> [Texte fourni]
☆ ☆ ☆ ☆

1- Tu n’as pas besoin de talents particuliers. Si tout ce que tu sais dessiner c’est des petits bonshommes avec des faces qui rient, ne te sens pas exclus ou diminué. Oh! On vit à l’ère de l’informatique et de la « démocratisation des moyens de production. »
2- Pas besoin de grands moyens ou de logiciels performants. Un logiciel de base, rudimentaire, fera l’affaire. De toute façon, tu n’auras à dire au galeriste que tu t’inscris parmi les « artistes minimalistes tendance post-pop »et le tour sera joué (ou évoque un peu Dada, si tu sais c’est quoi.)
3- Pas besoin d’avoir une idée, un projet, un plan. Quand tu auras achevé ton « chef-d’œuvre », tout le travail sera à faire (mais je suis là pour te conseiller, éponger ta sueur d’artiste et te prodiguer des caresses intimes.)
4- Visite régulièrement Google Image. Cherche N’IMPORTE QUOI et calice les images intéressantes (ou plates, who cares) dans un dossier approprié.
Exemple (voir « chef d’œuvre » ci-dessus.)
1-Par un hasard extraordinaire, en fouillant le catalogue Internet des magasins IKEA à la recherche de meubles à prix modiques, je trouve cette image de boîte industrielle. « Ça pourra me servir un jour », me suis-je dit avant de sauvegarder ladite image dans mes dossiers et de retourner tranquillement à www.dirty-panties-heaven.org
2-Un mois plus tard, encore par hasard (en cherchant Dieu sait quoi cette fois), je trouve ces autres images. Oui, des hosties de hiéroglyphes. (Remarquez ici que je n’ai absolument rien à chier de l’Égypte antique et que mon savoir sur cette civilisation se résume à ce que j’ai vu dans Astérix et Cléopâtre.)
3- Seul un mongolien, un lofteur ou un fan des Têtes à claques ne serait pas frappé par la vague similitude de ces trois images. Je les colle toutes ensemble vite fait. Voilà, le miracle s’est accompli. J’ai entre les mains une œuvre « riche de sens. »
4-C’est maintenant le moment de se torturer les méninges. D’abord trouver un titre chiant, mais pas trop compliqué (on ne voudrait pas passer pour un artiste « hermétique », n’est-ce pas?) Me souvenant vaguement de mes rares cours d’histoire de l’art (tous échoués), j’ai trouvé le titre « savant » ARCHÉOLOGIE DU SIGNIFIÉ # 1 (il faut toujours accoler un numéro au titre de l’oeuvre, ça fait « recherches. ») Si ton expérience concrète avec une œuvre d’art, c’est l’observation blasée d’un poster laminé de Van Gogh accroché dans les toilettes, ce n’est pas grave. Fais deux ou trois recherches sur Google, trie des mots, visite des sites plates d’expositions parrainées par le Conseil des arts et fie-toi à ton instinct.

☆ ☆ ☆ ☆

> [Lignes extraites]
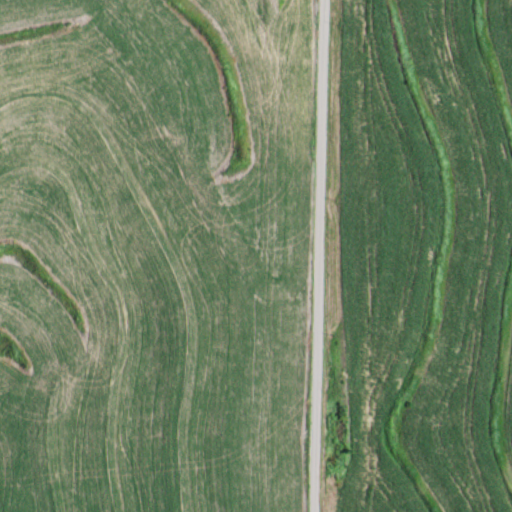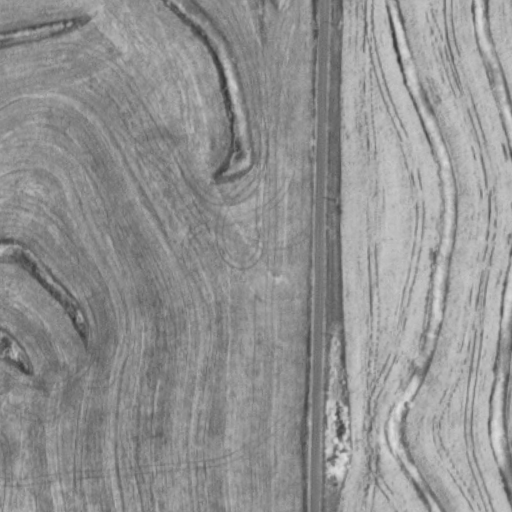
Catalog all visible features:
road: (319, 256)
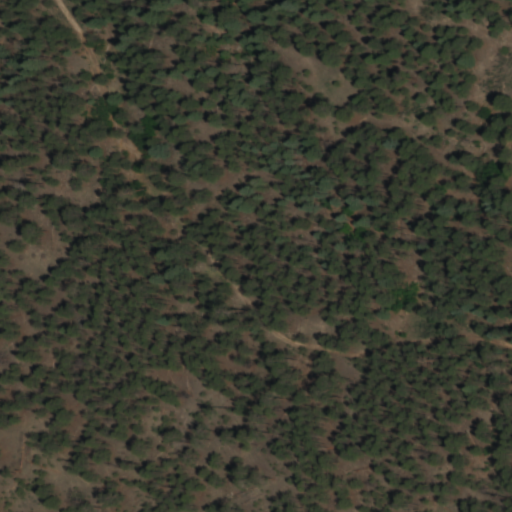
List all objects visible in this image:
road: (506, 163)
road: (128, 476)
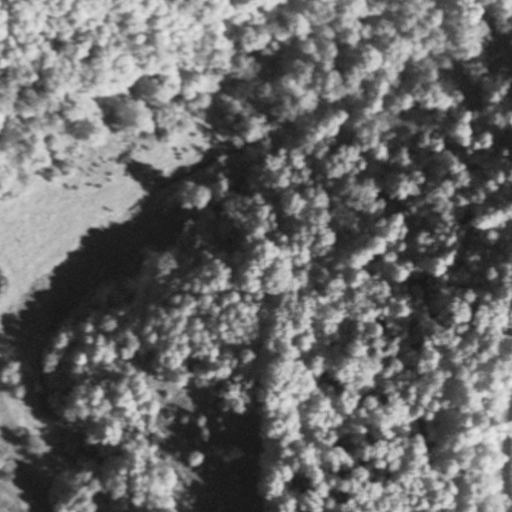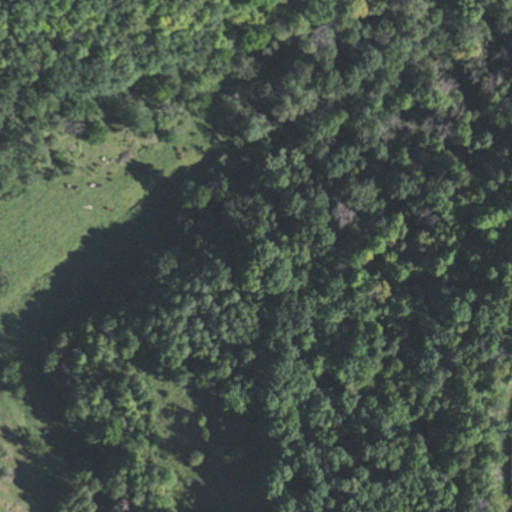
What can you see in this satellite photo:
crop: (500, 450)
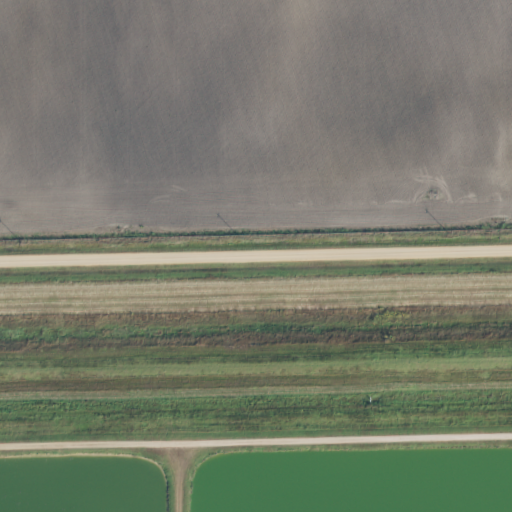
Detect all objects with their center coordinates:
road: (256, 250)
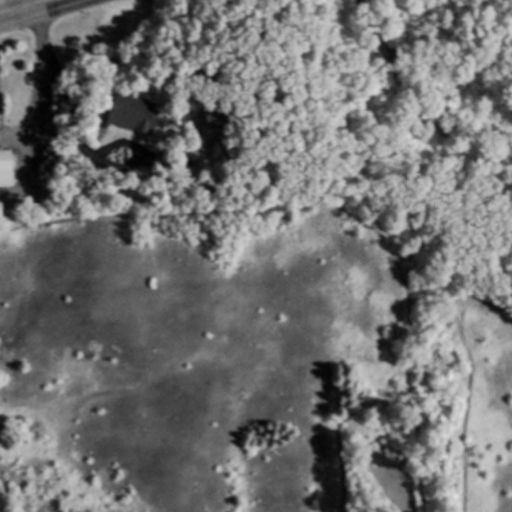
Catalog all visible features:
road: (41, 12)
building: (143, 114)
building: (8, 169)
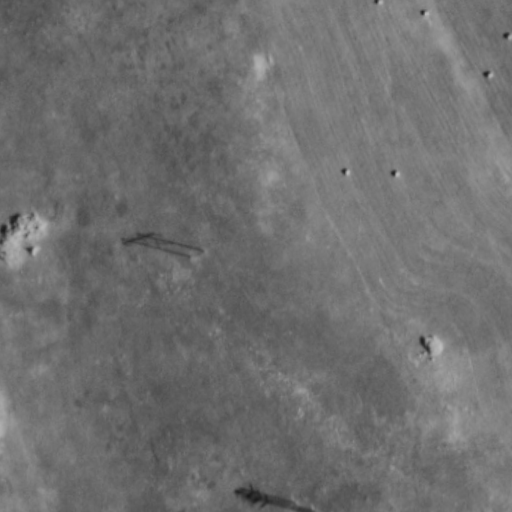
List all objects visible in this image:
power tower: (184, 251)
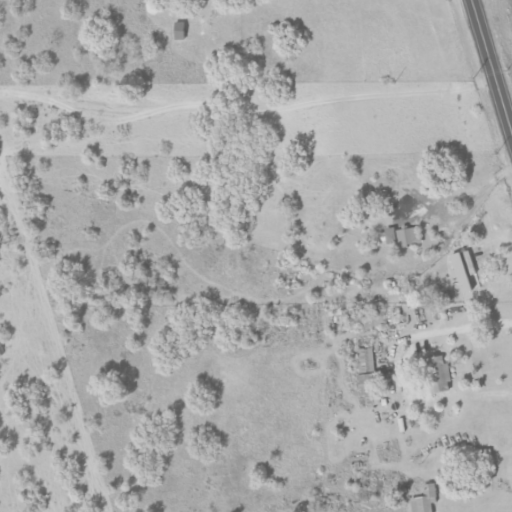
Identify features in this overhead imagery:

☆ ☆ ☆ ☆

> [À faire] Rédigez la suite du texte satirique sur la fabrication d'une œuvre d'art, en reprenant juste après sa dernière phrase.

> [Réponse à la consigne]
5-À présent, trouve un sens au chef-d’œuvre, car en plus d’exiger certains services « très particuliers », le galeriste te demandera d’expliquer ta « démarche artistique » et de te situer par rapport à telle ou telle école de pensée. En dix minutes j’ai développé le concept de IKEART (habile jeu de mots), à savoir l’art qu’il faut monter soi-même (fais toujours ton « petit comique », les jeunes galeristes branchés aiment ça et ils t’éviteront peut-être certains touchers désagréables.) Mais IKEART, c’est du « sérieux » en vérité mon ami! Oui, il y a un « concept. » IKEART c’est un projet!
(Yeah! Right! Cut the shit, Zhom!)
6- Non, non, non, je ne vais pas m’étirer pendant quinze paragraphes sur la naissance de la civilisation du signe en Mésopotamie, on s’en sacre et je n'ai même pas de DEC. Mais, ne vivons-nous pas dans un monde où le signe, le symbole, perd de sa signification première à force de surexposition pour n’être plus que son propre signe? (Du blabla dans le genre. Si tu dois t’expliquer de vive voix, hésite souvent entre deux phrases, dis que tu es un artiste instinctif, pas un intellectuel (ce qui est vrai en plus), un « observateur du monde banal qui nous entoure et qu’on ne voit plus à force d’y être plongé » ou whatever. Ou ne dis rien et essaie d’avoir l’air intense, les jeunes galeristes branchés aiment ça et ils t’éviteront peut-être des etc.